Die DVD Umsetzung ist, wie bereits kurz erwähnt, leider nur mässig ausgefallen. Soundtechnisch gibt es nichts zu bemängeln, die deutsche Tonspur liegt in 5.1 und 2.0 vor, der koreanische O-Ton nur in 2.0 (wobei man das wohl verschmerzen kann). Allerdings lässt der Bildtransfer viel Raum für Kritik, das Bild ist über die komplette Laufzeit hin unscharf und mit zu viel Weichzeichner versehen. Darunter leiden vorallem die optisch starken Momenten in den Rückblenden, schade, hier hätte e-m-s etwas mehr Arbeit investieren müssen.
Das Bonusmaterial trägt wieder etwas zur Verwirrung bezüglich der Versionen bei.

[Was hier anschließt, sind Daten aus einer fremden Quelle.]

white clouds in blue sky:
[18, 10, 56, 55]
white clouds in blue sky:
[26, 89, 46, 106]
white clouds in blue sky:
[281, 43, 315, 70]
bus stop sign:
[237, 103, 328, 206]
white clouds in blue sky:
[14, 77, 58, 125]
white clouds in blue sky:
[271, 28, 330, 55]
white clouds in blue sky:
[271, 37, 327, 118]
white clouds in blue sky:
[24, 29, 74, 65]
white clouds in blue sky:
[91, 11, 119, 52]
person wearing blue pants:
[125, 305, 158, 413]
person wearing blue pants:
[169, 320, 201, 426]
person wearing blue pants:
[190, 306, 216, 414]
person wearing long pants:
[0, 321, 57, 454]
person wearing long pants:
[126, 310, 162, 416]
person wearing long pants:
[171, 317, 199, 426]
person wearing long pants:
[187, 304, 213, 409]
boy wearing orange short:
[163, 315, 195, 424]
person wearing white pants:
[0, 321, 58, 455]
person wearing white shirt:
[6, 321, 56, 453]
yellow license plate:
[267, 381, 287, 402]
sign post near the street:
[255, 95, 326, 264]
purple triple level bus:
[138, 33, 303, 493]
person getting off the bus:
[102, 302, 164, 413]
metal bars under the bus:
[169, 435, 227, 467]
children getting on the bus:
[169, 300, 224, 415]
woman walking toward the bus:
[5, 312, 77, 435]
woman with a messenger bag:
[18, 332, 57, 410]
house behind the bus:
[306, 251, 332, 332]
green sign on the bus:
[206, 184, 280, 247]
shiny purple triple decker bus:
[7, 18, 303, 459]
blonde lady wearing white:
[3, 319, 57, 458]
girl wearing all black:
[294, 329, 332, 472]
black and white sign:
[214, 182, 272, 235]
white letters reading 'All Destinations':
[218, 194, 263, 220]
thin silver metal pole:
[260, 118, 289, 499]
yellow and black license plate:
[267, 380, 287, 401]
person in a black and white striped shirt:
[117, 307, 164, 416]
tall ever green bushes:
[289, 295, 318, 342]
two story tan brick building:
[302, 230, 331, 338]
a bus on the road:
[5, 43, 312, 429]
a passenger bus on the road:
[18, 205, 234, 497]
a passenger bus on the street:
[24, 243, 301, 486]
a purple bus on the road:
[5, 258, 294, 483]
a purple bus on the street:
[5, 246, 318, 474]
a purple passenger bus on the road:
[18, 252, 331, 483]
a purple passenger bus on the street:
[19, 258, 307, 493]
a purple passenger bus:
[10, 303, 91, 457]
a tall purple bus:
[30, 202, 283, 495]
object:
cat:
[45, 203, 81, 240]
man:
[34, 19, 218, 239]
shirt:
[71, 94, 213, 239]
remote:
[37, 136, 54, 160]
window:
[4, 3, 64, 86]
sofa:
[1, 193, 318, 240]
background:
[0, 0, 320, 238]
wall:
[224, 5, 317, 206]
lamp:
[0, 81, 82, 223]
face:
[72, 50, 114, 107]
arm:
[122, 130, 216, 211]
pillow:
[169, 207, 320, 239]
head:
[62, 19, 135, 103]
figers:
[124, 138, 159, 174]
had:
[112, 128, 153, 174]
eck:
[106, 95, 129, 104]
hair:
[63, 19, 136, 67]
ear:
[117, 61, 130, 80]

Von The Gingko Bed gibt es nur den Trailer, dafür gibt es Making-Of und Behind the Scenes von Schwert der Himmel... das verstehe jetzt wer will.

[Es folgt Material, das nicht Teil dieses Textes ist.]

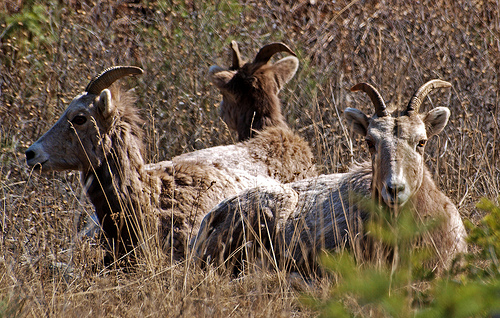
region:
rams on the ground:
[13, 10, 484, 291]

Zu guter letzt hätte ich noch den Trailer zu The Gingko Bed (in koreanisch) anzubieten:


Das Schwert des Himmels

Story: Vor langer Zeit lebten zwei Völker am Fuße des heiligen Berges – die Hawks und die Volcanos. Eines Tages beschlossen die Hawks die Herrschaft über das ganze Land an sich zu reißen und zettelten einen Krieg an. Dafür strafte sie der heilige Berg und sie mussten heimatlos durch das Land irren. Jahrhunderte warteten sie auf die Chance, wieder zu alter Macht zu gelangen und sich an den Volcanos zu rächen. Gemäß einer alten Weissagung, sollten sie dazu Gelegenheit haben, wenn zur Zeit des schwarzen Mondes ein Kind mit dem Namen Vee geboren wird. Dessen Seele soll das himmlische Schwert, welches aus den Knochen und Blut von tausenden Menschen gefertigt wurde, erwecken. Nun scheint diese Zeit gekommen. (von [ofdb film="15162"]ofdb.de[/ofdb])

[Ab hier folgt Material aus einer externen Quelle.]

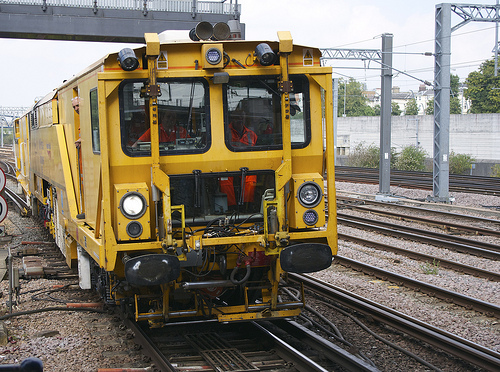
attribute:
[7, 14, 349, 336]
train — yellow, brown 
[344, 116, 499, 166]
wall — made of bricks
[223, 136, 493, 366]
track — train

Hier nun also der "Nachfolger" zu The Gingko Bed, der gar nichts mehr mit The Gingko Bed zu tun hat. Das Schwert des Himmels ist auch eher ein Vertreter des "typischen" Eastern-Schwert-Fantasy Films, ohne allerdings die Klasse vergleichbarer Produktionen zu erreichen.
Ein großes Problem des Filmes ist die Story, die einfach zu dünn für zwei Stunden Film ist und auch noch erschreckend banal umgesetzt wurde. Aufgeblasen wird das ganze dann durch einige Handlungsstränge, wie die reise der Dorfkrieger zum heiligen Berg. Diese Stränge dienten aber wohl nur dazu die Spielzeit des Filmes zu erhöhen, denn für die Handlung selber sind sie recht überflüssig und obendrauf auch noch langweilig.
Kann den Das Schwert des Himmels wenigstens in Sachen Swordplay überzeugen? Nein, leider auch nicht. Gelegenheit dazu gäbe es einige, doch die filmische Umsetzung der bodenständigen (teils brutalen) Schwertkämpfe, welche auf fliegende Akteure und ähnliche Drahtseil-Aktionen verzichten, enttäuscht auf ganzer Linie. Gefilmt wurden diese nämlich scheinbar nur mit einer wackeligen Handkamera. Verbunden mit den schnellen Schnitten führt das dazu, dass man in den Schwertkämpfen absolut gar nichts erkennt. Das ganze wirkt nur noch hektisch, wer wer ist kann man nur erahnen - äusserst unbefriedigent.
Dafür das Das Schwert des Himmels in Korea ein riesiger Kassenerfolg war, war ich ziemlich enttäuscht vom gebotenen. Dünne Handlung, schlecht gefilmte Kämpfe gepaart mit Langeweile. Dabei waren die Grundlagen eigentlich vorhanden: Recht überzeugende Schauspieler (die aber auch Opfer des Drehbuches wurden), nette Kulissen und nichtmal SO schlechte CGI Effekte. Erst gegen Ende kam im Film etwas Spannung und Action auf, was aber für die öden 90 Minuten vorher auch nicht mehr entschädigen konnte.

Die DVD Umsetzung des Filmes war OK. Deutschen Ton gibt es sowohl in DTS als auch in 5.1 und 2.0 und das Bild ist auch schön scharf. Als Bonus gibt es nur den Trailer, für Making-Of muss man die The Gingko Bed DVD rauskramen.